**What the task requires:** Reproduce the biography of Desirée Cormier Smith below word for word, from its first sentence to its last.

**Selected passage:**
==============================

Desirée Cormier Smith is an American diplomat who served as Special Representative for Racial Equity and Justice for the United States State Department from June 17, 2022 to January 20, 2025.

==Education==
Cormier Smith graduated from Stanford University with a Bachelor of Arts degree in political science and psychology and from Harvard Kennedy School with a Master of Public Policy.

==Diplomatic career==
From 2010 to 2012, Cormier Smith was posted in the travel visa office of the US consulate in Tijuana. She claimed to have experienced racial discrimination, from both applicants and Customs and Border Protection officers who questioned her identity and position. She served additional Foreign Service assignments in South Africa and Washington, D.C. From 2015 to 2020, Cormier Smith was the senior director of the Africa Practice at Albright Stonebridge Group.

==============================

**Supplied data:**
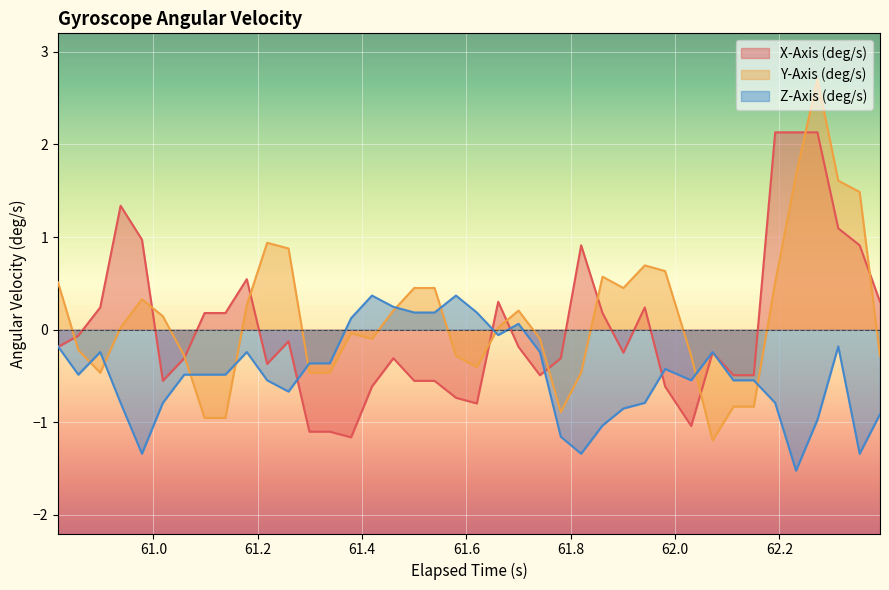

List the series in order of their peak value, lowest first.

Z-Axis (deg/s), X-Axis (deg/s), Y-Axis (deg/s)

==============================

**Solution to the exercise:**
Desirée Cormier Smith is an American diplomat who served as Special Representative for Racial Equity and Justice for the United States State Department from June 17, 2022 to January 20, 2025.

==Education==
Cormier Smith graduated from Stanford University with a Bachelor of Arts degree in political science and psychology and from Harvard Kennedy School with a Master of Public Policy.

==Diplomatic career==
From 2010 to 2012, Cormier Smith was posted in the travel visa office of the US consulate in Tijuana. She claimed to have experienced racial discrimination, from both applicants and Customs and Border Protection officers who questioned her identity and position. She served additional Foreign Service assignments in South Africa and Washington, D.C. From 2015 to 2020, Cormier Smith was the senior director of the Africa Practice at Albright Stonebridge Group.